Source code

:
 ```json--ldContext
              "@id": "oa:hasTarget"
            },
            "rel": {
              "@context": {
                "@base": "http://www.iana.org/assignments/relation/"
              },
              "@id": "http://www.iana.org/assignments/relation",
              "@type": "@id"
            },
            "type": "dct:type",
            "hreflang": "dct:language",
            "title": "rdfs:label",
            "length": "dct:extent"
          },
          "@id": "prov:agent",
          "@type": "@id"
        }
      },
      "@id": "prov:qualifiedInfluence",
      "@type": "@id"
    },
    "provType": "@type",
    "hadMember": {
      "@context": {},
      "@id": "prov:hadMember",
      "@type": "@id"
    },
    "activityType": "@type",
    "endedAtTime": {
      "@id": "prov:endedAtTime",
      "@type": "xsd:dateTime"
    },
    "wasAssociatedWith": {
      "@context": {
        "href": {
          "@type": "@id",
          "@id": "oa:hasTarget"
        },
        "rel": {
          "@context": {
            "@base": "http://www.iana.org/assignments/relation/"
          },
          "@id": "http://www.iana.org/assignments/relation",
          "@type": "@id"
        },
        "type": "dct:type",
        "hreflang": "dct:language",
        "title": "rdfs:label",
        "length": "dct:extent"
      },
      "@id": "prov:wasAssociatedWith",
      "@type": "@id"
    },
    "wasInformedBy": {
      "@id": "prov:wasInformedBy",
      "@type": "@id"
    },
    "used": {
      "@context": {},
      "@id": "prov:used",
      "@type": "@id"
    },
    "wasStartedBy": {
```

---*---

§ **What you should do**: All lines of the data that hold "assignments" need to be copied.

§ **The completed task**:
                "@base": "http://www.iana.org/assignments/relation/"
              "@id": "http://www.iana.org/assignments/relation",
            "@base": "http://www.iana.org/assignments/relation/"
          "@id": "http://www.iana.org/assignments/relation",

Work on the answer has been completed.